Exercise requirements:
Scan the data. Collect each line that contains the word "images".

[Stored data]

|---|

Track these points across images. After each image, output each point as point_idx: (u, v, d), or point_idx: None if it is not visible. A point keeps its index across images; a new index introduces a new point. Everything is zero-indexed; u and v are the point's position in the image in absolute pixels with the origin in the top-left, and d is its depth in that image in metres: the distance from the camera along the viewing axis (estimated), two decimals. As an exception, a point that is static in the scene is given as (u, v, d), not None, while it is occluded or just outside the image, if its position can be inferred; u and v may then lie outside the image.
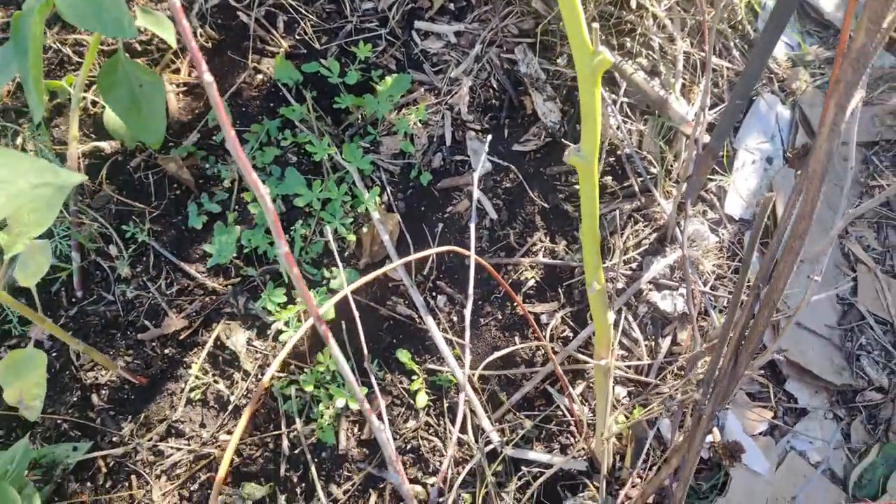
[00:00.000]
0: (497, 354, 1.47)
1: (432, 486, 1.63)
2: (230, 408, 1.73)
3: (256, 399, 1.08)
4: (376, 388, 1.08)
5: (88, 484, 1.69)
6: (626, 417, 1.65)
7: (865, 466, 1.67)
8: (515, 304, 1.76)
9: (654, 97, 1.77)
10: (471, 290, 1.11)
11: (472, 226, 1.01)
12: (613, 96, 1.87)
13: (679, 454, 1.39)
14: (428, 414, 1.70)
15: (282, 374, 1.74)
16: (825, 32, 2.15)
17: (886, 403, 1.73)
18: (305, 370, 1.73)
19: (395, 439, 1.67)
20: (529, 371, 1.70)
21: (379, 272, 1.06)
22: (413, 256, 1.15)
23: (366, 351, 1.05)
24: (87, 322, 1.80)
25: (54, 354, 1.79)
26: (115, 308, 1.82)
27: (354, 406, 1.64)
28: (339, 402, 1.63)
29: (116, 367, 1.62)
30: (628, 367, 1.67)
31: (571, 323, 1.74)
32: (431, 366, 1.74)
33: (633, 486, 1.62)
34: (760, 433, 1.63)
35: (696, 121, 1.48)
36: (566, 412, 1.66)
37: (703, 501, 1.56)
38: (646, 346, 1.69)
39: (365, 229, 1.85)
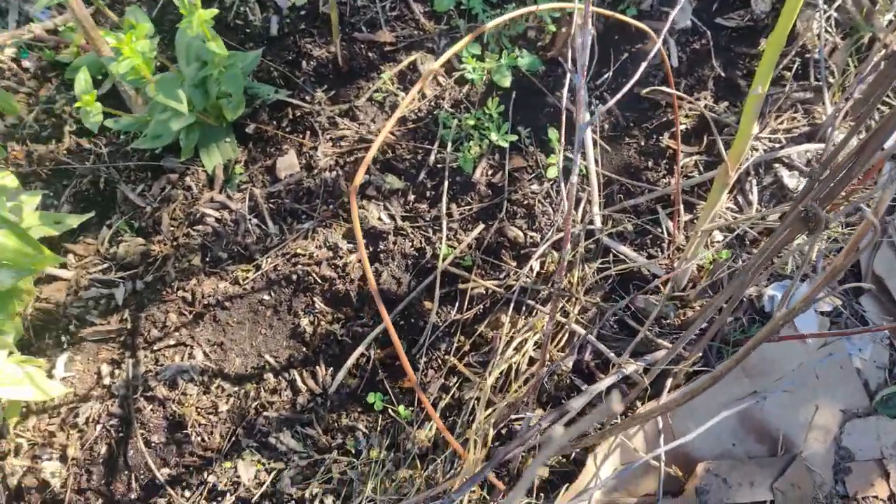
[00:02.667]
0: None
1: (530, 238, 1.91)
2: (398, 116, 2.06)
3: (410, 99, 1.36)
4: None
5: (275, 122, 2.07)
6: (713, 257, 1.87)
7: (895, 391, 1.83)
8: (663, 137, 1.99)
9: (865, 4, 1.93)
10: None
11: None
12: (825, 6, 2.04)
13: (758, 257, 1.60)
14: (552, 186, 1.97)
15: (452, 109, 2.05)
16: None
17: (943, 358, 1.86)
18: (472, 111, 2.03)
19: (515, 193, 1.95)
20: (649, 187, 1.93)
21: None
22: None
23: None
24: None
25: (287, 19, 2.17)
26: (343, 7, 2.18)
27: (503, 143, 1.93)
28: (493, 137, 1.92)
29: (339, 33, 1.97)
30: (735, 217, 1.89)
31: (702, 168, 1.96)
32: (570, 155, 2.00)
33: (693, 310, 1.85)
34: (823, 312, 1.81)
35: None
36: (665, 231, 1.90)
37: (742, 335, 1.77)
38: (756, 210, 1.89)
39: (563, 29, 2.11)
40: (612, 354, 1.74)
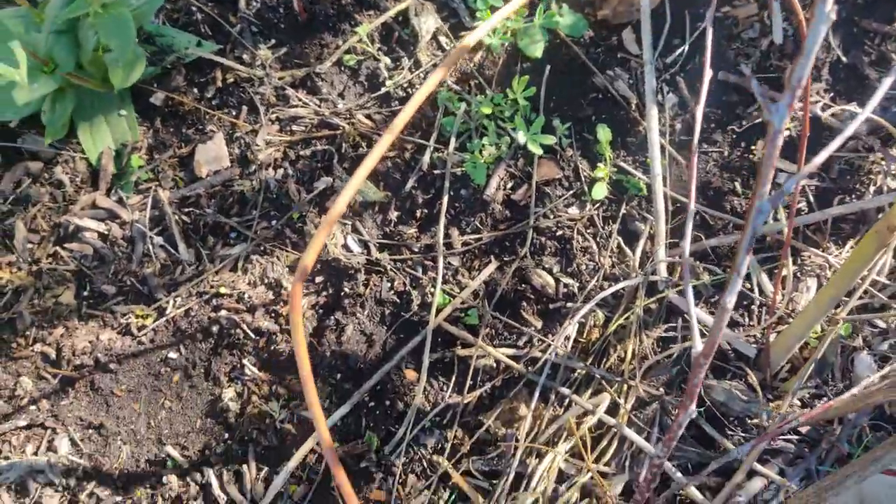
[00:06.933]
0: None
1: (565, 287, 1.32)
2: (380, 92, 1.41)
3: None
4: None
5: (195, 89, 1.40)
6: (821, 329, 1.31)
7: None
8: (752, 147, 1.39)
9: None
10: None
11: None
12: None
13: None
14: (598, 211, 1.36)
15: (458, 87, 1.41)
16: None
17: None
18: (487, 92, 1.39)
19: (545, 218, 1.34)
20: (737, 220, 1.34)
21: None
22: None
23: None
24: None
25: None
26: (306, -78, 1.49)
27: (535, 148, 1.30)
28: (520, 137, 1.30)
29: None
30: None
31: (811, 197, 1.37)
32: (624, 164, 1.39)
33: (790, 405, 1.30)
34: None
35: None
36: (757, 288, 1.32)
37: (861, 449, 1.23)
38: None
39: (622, -21, 1.47)
40: (680, 475, 1.18)
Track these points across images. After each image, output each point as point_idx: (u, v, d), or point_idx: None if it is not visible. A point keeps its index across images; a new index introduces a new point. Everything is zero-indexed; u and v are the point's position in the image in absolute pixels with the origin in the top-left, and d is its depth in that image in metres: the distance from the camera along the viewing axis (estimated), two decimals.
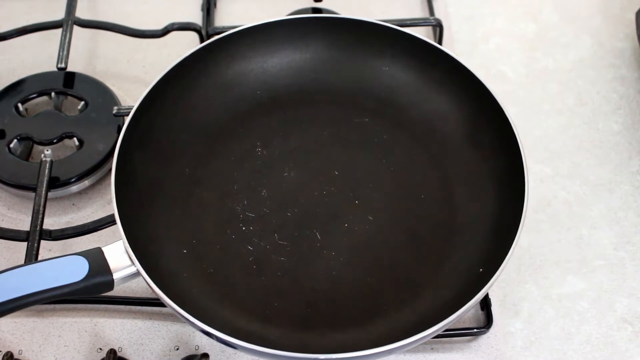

|---|

Answer section:
Track these points across images. After each image, output each point as point_idx: (u, v, d), or point_idx: None if it is not visible. A point keeps its index across images; a new index introduces a new point. Everything is zero-indexed; u and v are the point's position in the image in absolute pixels with the origin in the top-left, and d is its depth in that image in metres: the distance from the camera along the viewing axis (estimated), two decimals. As an exception, a point that is static in the scene is given as (u, v, d), not None, while it is occluded or just outside the image, if its position can be inferred; u and v may then lie outside the image.
Track these points across images. After each image, output each point as point_idx: (u, v, d), or point_idx: None if it is not visible. A point keeps its index across images; a new index introduces a new point. Everything is zero-indexed; u and v are the point's position in the image in absolute pixels with the origin in the top-left, and d is its depth in that image in metres: the distance from the camera along the viewing axis (estimated), two decimals.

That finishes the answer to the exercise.